> Landmark coordinate records
───

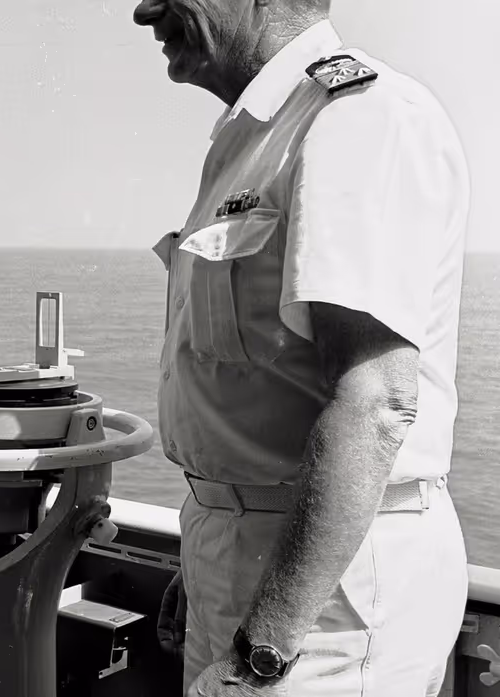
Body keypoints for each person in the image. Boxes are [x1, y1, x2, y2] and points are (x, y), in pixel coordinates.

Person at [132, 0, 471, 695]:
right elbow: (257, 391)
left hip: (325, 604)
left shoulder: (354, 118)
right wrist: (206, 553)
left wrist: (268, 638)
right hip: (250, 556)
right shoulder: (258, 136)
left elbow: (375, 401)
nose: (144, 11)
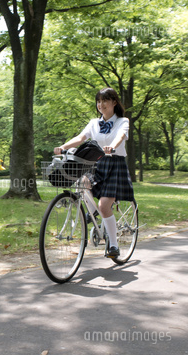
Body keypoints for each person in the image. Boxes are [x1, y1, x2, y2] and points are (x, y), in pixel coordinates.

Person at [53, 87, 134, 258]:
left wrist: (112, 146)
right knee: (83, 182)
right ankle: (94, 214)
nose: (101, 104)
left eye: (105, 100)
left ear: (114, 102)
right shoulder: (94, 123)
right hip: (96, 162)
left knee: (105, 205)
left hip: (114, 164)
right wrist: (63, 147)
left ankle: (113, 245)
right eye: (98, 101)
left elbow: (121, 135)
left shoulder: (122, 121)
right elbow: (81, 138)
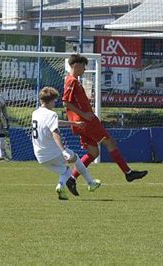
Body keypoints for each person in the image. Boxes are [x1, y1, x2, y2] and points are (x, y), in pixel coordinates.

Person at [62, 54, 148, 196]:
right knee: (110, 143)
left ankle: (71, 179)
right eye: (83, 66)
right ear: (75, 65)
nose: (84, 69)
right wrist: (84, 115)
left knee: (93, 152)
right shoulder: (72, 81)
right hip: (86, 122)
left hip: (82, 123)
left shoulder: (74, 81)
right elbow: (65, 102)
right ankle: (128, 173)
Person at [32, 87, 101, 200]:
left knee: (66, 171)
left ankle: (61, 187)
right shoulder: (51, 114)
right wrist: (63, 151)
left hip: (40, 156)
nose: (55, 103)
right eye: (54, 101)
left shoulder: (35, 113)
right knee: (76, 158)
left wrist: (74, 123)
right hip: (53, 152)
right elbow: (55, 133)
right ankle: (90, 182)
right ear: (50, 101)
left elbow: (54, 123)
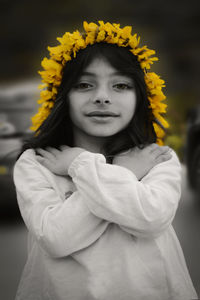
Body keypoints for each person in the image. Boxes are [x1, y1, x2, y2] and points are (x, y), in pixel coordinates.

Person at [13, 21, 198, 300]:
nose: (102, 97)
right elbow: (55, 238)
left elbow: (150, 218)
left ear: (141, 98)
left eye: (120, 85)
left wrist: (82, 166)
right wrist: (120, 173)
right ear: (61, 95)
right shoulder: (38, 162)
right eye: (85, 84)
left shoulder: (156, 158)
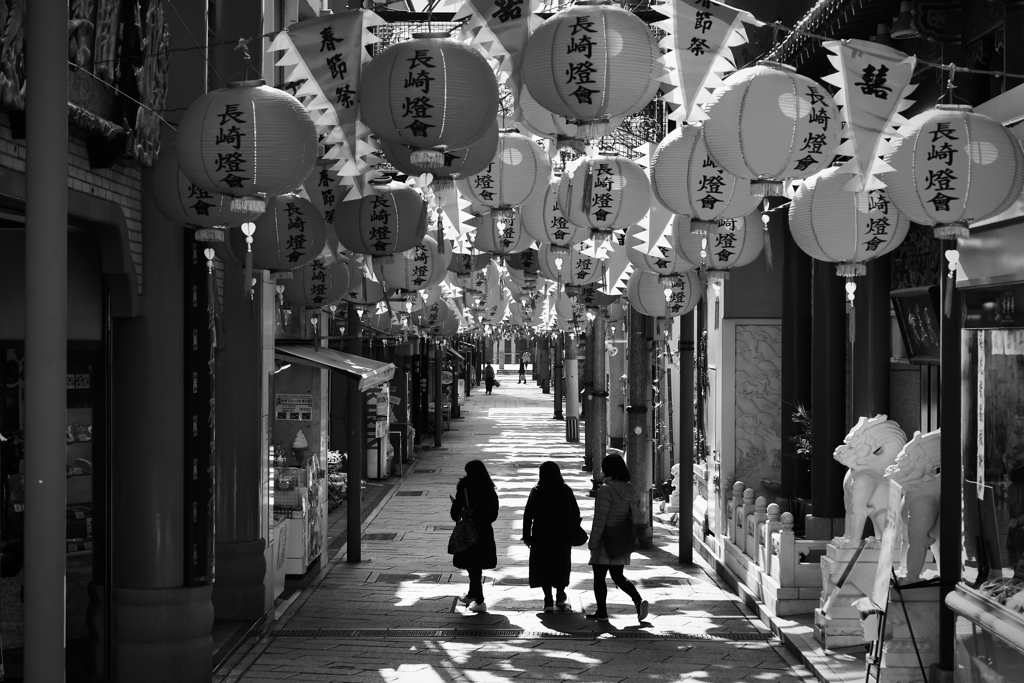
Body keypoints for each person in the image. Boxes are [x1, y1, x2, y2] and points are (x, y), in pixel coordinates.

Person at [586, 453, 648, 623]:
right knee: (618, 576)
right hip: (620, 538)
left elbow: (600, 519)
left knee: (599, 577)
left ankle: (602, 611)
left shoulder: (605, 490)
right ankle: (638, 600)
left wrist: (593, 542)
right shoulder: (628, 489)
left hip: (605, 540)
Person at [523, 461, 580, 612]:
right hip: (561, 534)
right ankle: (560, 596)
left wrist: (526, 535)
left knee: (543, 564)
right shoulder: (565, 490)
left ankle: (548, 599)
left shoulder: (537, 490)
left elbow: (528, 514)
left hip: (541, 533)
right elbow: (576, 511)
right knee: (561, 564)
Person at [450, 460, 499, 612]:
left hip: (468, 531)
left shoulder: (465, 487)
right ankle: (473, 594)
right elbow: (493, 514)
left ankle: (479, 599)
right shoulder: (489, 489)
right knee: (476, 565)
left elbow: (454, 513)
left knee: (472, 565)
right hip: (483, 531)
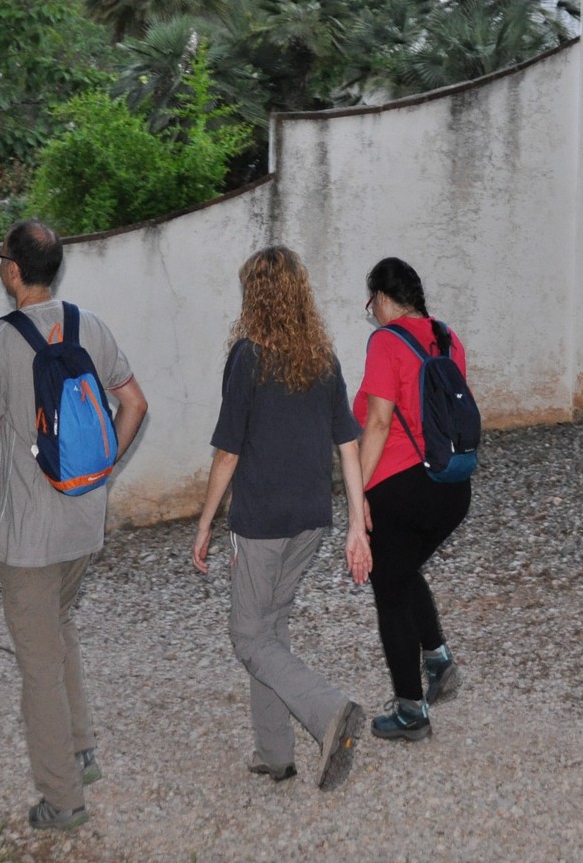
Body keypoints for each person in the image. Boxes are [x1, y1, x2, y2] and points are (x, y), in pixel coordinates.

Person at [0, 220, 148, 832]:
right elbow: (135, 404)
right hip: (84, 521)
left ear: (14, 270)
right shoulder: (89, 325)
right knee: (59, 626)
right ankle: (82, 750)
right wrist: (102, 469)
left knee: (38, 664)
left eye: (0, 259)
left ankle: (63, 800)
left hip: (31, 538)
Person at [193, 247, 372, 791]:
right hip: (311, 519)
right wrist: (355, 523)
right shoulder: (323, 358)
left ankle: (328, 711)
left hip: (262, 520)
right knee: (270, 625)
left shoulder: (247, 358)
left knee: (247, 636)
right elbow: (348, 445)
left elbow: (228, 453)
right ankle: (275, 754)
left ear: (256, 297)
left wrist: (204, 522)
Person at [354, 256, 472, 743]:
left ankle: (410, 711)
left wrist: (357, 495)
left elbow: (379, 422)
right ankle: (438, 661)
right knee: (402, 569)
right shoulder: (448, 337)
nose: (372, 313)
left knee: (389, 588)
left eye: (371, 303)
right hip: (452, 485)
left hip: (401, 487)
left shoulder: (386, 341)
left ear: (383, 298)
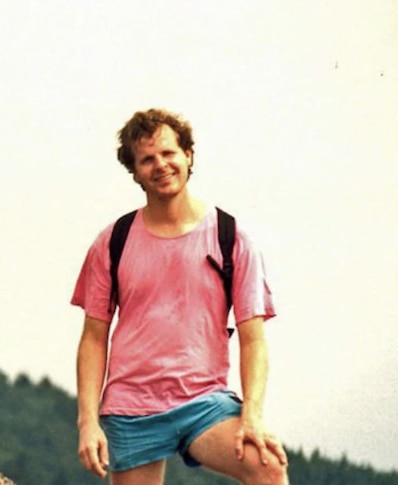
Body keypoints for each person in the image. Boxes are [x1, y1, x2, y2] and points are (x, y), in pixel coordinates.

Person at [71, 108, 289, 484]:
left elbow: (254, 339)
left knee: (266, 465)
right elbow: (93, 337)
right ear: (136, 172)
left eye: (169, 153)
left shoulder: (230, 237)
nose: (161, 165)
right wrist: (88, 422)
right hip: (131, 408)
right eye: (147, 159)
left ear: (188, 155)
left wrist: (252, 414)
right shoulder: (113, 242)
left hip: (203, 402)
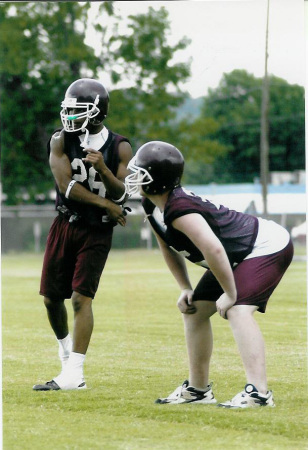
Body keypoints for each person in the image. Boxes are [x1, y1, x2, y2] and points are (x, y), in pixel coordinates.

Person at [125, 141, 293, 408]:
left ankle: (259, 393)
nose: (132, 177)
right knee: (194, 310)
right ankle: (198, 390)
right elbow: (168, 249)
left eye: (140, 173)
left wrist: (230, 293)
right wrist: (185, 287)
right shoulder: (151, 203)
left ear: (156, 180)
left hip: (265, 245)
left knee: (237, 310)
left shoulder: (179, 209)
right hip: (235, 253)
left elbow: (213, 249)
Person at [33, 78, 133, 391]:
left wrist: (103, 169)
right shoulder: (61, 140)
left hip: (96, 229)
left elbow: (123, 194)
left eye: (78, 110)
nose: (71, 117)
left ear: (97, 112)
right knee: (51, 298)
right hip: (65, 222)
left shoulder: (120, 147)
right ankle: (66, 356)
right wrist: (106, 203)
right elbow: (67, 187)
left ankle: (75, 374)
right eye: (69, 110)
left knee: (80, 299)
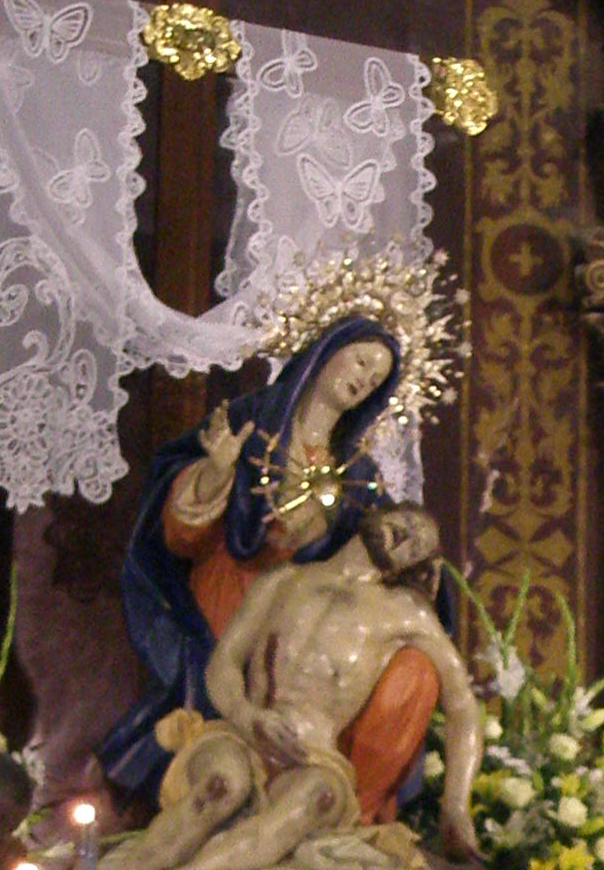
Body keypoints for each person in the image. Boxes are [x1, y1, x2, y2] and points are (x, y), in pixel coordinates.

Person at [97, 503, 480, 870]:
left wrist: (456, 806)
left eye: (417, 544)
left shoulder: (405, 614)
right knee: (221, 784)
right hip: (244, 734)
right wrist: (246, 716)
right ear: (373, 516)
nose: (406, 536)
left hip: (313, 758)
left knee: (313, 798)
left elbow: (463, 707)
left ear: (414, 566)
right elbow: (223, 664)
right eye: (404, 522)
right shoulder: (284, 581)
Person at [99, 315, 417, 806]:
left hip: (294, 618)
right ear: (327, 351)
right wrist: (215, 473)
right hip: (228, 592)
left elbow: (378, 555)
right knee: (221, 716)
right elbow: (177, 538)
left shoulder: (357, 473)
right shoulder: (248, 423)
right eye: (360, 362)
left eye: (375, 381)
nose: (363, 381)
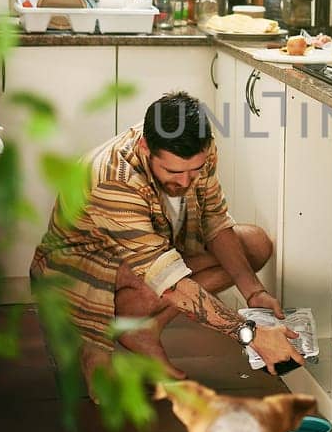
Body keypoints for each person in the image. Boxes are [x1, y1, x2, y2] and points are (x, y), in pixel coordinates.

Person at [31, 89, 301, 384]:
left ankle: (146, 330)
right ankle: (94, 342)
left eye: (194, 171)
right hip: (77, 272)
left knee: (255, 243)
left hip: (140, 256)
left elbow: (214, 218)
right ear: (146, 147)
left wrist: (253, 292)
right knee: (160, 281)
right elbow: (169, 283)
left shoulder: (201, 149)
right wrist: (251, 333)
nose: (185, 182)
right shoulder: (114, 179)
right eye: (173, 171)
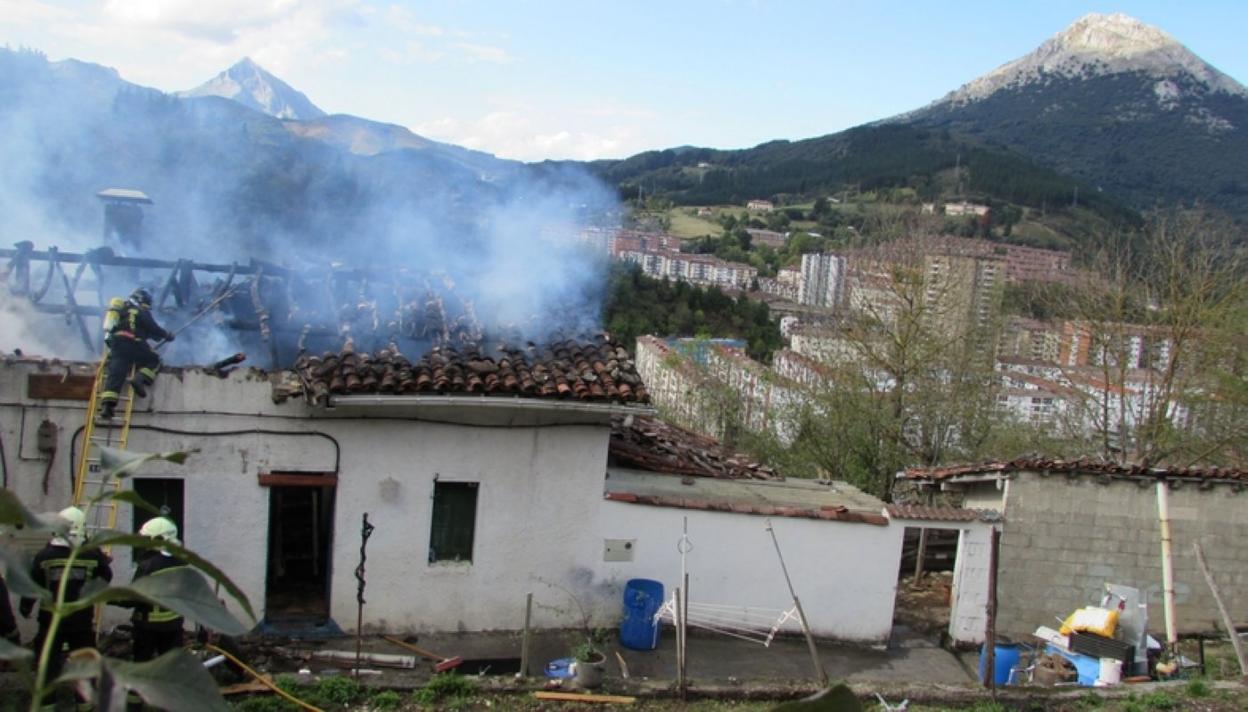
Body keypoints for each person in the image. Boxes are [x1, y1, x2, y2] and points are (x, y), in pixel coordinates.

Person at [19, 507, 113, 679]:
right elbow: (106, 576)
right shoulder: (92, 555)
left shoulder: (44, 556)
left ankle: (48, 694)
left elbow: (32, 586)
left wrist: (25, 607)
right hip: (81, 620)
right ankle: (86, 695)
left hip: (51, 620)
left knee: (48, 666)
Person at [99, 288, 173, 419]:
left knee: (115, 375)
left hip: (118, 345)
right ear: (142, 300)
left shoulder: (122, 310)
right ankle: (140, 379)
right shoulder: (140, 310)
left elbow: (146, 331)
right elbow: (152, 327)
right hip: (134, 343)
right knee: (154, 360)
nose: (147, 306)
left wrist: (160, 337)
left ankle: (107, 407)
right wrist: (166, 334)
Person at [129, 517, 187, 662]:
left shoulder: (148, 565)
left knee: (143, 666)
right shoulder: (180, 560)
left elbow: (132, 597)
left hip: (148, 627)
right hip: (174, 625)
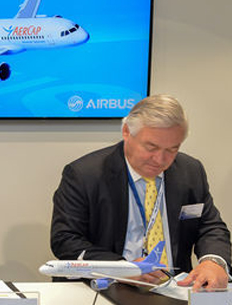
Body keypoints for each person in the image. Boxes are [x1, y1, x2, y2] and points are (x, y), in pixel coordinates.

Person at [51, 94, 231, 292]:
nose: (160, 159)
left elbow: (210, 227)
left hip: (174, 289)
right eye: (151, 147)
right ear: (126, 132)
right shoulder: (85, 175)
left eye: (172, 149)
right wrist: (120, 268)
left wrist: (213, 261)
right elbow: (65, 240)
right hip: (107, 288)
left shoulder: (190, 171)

───

> What this task involves
Using the data above, transcribe the lines that run from the line with "left elbow: (463, 707)" to the line with "right elbow: (177, 538)", both ends kept, and output nothing else.

> Exercise result
left elbow: (463, 707)
left ear: (414, 566)
right elbow: (223, 664)
right eye: (404, 522)
right shoulder: (284, 581)
Person at [99, 315, 417, 806]:
left hip: (294, 618)
right ear: (327, 351)
right wrist: (215, 473)
right hip: (228, 592)
left elbow: (378, 555)
right knee: (221, 716)
right elbow: (177, 538)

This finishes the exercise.